Instruction
Write the records out again, precisely as they stand.

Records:
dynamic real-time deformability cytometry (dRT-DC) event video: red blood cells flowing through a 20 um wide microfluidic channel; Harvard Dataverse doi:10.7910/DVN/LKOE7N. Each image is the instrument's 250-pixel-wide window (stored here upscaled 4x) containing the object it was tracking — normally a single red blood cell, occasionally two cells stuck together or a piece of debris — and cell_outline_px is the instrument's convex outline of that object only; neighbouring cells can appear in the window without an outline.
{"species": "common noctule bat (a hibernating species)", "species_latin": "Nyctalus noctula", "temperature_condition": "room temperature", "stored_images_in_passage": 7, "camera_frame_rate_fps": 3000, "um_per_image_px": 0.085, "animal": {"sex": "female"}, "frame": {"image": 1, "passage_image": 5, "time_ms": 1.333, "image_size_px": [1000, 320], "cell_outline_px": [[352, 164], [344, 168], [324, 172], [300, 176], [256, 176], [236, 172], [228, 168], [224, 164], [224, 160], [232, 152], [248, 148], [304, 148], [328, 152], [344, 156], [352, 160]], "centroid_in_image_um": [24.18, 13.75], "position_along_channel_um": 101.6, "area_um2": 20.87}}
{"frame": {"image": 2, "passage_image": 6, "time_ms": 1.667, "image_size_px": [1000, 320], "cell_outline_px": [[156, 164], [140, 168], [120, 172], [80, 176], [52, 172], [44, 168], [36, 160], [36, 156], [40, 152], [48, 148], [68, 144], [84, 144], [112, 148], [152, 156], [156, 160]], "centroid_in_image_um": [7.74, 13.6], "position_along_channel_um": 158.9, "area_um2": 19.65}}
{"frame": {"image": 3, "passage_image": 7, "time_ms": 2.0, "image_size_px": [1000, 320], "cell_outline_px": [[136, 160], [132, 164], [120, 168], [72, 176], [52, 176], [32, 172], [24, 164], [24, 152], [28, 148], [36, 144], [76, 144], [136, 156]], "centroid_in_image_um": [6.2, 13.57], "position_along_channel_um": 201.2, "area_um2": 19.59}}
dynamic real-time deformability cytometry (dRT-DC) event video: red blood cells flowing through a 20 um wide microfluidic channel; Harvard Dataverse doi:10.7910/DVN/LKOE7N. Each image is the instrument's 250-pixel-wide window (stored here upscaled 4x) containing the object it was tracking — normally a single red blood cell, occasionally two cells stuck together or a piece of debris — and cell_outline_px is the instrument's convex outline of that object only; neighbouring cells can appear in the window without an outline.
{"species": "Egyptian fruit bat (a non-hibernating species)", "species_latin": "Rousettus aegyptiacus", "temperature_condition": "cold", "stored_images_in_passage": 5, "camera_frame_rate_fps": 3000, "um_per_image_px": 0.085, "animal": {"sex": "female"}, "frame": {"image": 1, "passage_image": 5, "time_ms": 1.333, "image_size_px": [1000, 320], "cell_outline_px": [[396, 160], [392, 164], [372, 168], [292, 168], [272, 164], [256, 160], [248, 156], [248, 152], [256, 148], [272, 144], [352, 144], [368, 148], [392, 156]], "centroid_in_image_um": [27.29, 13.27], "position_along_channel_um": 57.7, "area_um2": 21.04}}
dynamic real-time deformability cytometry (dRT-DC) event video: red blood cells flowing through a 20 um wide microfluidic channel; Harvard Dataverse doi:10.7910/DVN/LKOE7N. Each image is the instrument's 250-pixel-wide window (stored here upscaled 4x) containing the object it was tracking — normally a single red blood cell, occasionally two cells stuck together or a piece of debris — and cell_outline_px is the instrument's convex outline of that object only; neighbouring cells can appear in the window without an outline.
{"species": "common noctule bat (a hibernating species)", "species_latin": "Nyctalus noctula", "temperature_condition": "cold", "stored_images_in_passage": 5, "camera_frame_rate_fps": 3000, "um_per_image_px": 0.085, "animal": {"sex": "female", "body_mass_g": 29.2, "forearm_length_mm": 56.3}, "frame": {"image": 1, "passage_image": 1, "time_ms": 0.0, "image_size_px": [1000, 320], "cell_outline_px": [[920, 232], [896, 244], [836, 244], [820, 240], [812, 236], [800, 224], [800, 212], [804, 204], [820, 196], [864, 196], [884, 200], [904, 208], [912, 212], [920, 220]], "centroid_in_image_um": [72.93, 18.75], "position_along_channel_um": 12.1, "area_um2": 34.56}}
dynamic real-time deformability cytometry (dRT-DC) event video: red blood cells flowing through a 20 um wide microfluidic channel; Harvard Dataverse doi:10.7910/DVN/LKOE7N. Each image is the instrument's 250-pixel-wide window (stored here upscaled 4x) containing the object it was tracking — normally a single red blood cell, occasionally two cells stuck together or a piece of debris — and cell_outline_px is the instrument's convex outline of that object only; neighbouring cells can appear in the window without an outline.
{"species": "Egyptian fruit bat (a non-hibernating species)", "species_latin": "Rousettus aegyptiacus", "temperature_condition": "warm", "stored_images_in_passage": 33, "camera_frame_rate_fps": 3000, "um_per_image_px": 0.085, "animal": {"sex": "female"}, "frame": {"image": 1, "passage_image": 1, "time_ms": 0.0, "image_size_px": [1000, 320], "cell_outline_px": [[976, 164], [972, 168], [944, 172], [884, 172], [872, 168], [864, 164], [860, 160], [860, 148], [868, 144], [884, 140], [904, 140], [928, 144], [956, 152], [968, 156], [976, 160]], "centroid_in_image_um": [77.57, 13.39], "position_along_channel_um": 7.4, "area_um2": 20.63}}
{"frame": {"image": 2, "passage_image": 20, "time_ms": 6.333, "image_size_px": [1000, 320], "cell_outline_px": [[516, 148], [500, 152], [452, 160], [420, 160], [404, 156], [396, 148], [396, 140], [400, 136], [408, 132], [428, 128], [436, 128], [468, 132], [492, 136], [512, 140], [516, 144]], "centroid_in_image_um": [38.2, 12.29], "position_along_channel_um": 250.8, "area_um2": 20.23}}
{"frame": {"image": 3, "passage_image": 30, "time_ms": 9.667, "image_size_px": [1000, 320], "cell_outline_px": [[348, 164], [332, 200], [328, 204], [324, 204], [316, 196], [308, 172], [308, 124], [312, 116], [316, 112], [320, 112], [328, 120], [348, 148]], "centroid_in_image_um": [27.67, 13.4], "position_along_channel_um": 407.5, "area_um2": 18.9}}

Result of the exercise
dynamic real-time deformability cytometry (dRT-DC) event video: red blood cells flowing through a 20 um wide microfluidic channel; Harvard Dataverse doi:10.7910/DVN/LKOE7N. Each image is the instrument's 250-pixel-wide window (stored here upscaled 4x) containing the object it was tracking — normally a single red blood cell, occasionally two cells stuck together or a piece of debris — and cell_outline_px is the instrument's convex outline of that object only; neighbouring cells can appear in the window without an outline.
{"species": "common noctule bat (a hibernating species)", "species_latin": "Nyctalus noctula", "temperature_condition": "room temperature", "stored_images_in_passage": 7, "camera_frame_rate_fps": 3000, "um_per_image_px": 0.085, "animal": {"sex": "female"}, "frame": {"image": 1, "passage_image": 5, "time_ms": 1.333, "image_size_px": [1000, 320], "cell_outline_px": [[352, 164], [344, 168], [324, 172], [300, 176], [256, 176], [236, 172], [228, 168], [224, 164], [224, 160], [232, 152], [248, 148], [304, 148], [328, 152], [344, 156], [352, 160]], "centroid_in_image_um": [24.18, 13.75], "position_along_channel_um": 101.6, "area_um2": 20.87}}
{"frame": {"image": 2, "passage_image": 6, "time_ms": 1.667, "image_size_px": [1000, 320], "cell_outline_px": [[156, 164], [140, 168], [120, 172], [80, 176], [52, 172], [44, 168], [36, 160], [36, 156], [40, 152], [48, 148], [68, 144], [84, 144], [112, 148], [152, 156], [156, 160]], "centroid_in_image_um": [7.74, 13.6], "position_along_channel_um": 158.9, "area_um2": 19.65}}
{"frame": {"image": 3, "passage_image": 7, "time_ms": 2.0, "image_size_px": [1000, 320], "cell_outline_px": [[136, 160], [132, 164], [120, 168], [72, 176], [52, 176], [32, 172], [24, 164], [24, 152], [28, 148], [36, 144], [76, 144], [136, 156]], "centroid_in_image_um": [6.2, 13.57], "position_along_channel_um": 201.2, "area_um2": 19.59}}
dynamic real-time deformability cytometry (dRT-DC) event video: red blood cells flowing through a 20 um wide microfluidic channel; Harvard Dataverse doi:10.7910/DVN/LKOE7N. Each image is the instrument's 250-pixel-wide window (stored here upscaled 4x) containing the object it was tracking — normally a single red blood cell, occasionally two cells stuck together or a piece of debris — and cell_outline_px is the instrument's convex outline of that object only; neighbouring cells can appear in the window without an outline.
{"species": "Egyptian fruit bat (a non-hibernating species)", "species_latin": "Rousettus aegyptiacus", "temperature_condition": "cold", "stored_images_in_passage": 5, "camera_frame_rate_fps": 3000, "um_per_image_px": 0.085, "animal": {"sex": "female"}, "frame": {"image": 1, "passage_image": 5, "time_ms": 1.333, "image_size_px": [1000, 320], "cell_outline_px": [[396, 160], [392, 164], [372, 168], [292, 168], [272, 164], [256, 160], [248, 156], [248, 152], [256, 148], [272, 144], [352, 144], [368, 148], [392, 156]], "centroid_in_image_um": [27.29, 13.27], "position_along_channel_um": 57.7, "area_um2": 21.04}}
dynamic real-time deformability cytometry (dRT-DC) event video: red blood cells flowing through a 20 um wide microfluidic channel; Harvard Dataverse doi:10.7910/DVN/LKOE7N. Each image is the instrument's 250-pixel-wide window (stored here upscaled 4x) containing the object it was tracking — normally a single red blood cell, occasionally two cells stuck together or a piece of debris — and cell_outline_px is the instrument's convex outline of that object only; neighbouring cells can appear in the window without an outline.
{"species": "common noctule bat (a hibernating species)", "species_latin": "Nyctalus noctula", "temperature_condition": "cold", "stored_images_in_passage": 5, "camera_frame_rate_fps": 3000, "um_per_image_px": 0.085, "animal": {"sex": "female", "body_mass_g": 29.2, "forearm_length_mm": 56.3}, "frame": {"image": 1, "passage_image": 1, "time_ms": 0.0, "image_size_px": [1000, 320], "cell_outline_px": [[920, 232], [896, 244], [836, 244], [820, 240], [812, 236], [800, 224], [800, 212], [804, 204], [820, 196], [864, 196], [884, 200], [904, 208], [912, 212], [920, 220]], "centroid_in_image_um": [72.93, 18.75], "position_along_channel_um": 12.1, "area_um2": 34.56}}
dynamic real-time deformability cytometry (dRT-DC) event video: red blood cells flowing through a 20 um wide microfluidic channel; Harvard Dataverse doi:10.7910/DVN/LKOE7N. Each image is the instrument's 250-pixel-wide window (stored here upscaled 4x) containing the object it was tracking — normally a single red blood cell, occasionally two cells stuck together or a piece of debris — and cell_outline_px is the instrument's convex outline of that object only; neighbouring cells can appear in the window without an outline.
{"species": "Egyptian fruit bat (a non-hibernating species)", "species_latin": "Rousettus aegyptiacus", "temperature_condition": "warm", "stored_images_in_passage": 33, "camera_frame_rate_fps": 3000, "um_per_image_px": 0.085, "animal": {"sex": "female"}, "frame": {"image": 1, "passage_image": 1, "time_ms": 0.0, "image_size_px": [1000, 320], "cell_outline_px": [[976, 164], [972, 168], [944, 172], [884, 172], [872, 168], [864, 164], [860, 160], [860, 148], [868, 144], [884, 140], [904, 140], [928, 144], [956, 152], [968, 156], [976, 160]], "centroid_in_image_um": [77.57, 13.39], "position_along_channel_um": 7.4, "area_um2": 20.63}}
{"frame": {"image": 2, "passage_image": 20, "time_ms": 6.333, "image_size_px": [1000, 320], "cell_outline_px": [[516, 148], [500, 152], [452, 160], [420, 160], [404, 156], [396, 148], [396, 140], [400, 136], [408, 132], [428, 128], [436, 128], [468, 132], [492, 136], [512, 140], [516, 144]], "centroid_in_image_um": [38.2, 12.29], "position_along_channel_um": 250.8, "area_um2": 20.23}}
{"frame": {"image": 3, "passage_image": 30, "time_ms": 9.667, "image_size_px": [1000, 320], "cell_outline_px": [[348, 164], [332, 200], [328, 204], [324, 204], [316, 196], [308, 172], [308, 124], [312, 116], [316, 112], [320, 112], [328, 120], [348, 148]], "centroid_in_image_um": [27.67, 13.4], "position_along_channel_um": 407.5, "area_um2": 18.9}}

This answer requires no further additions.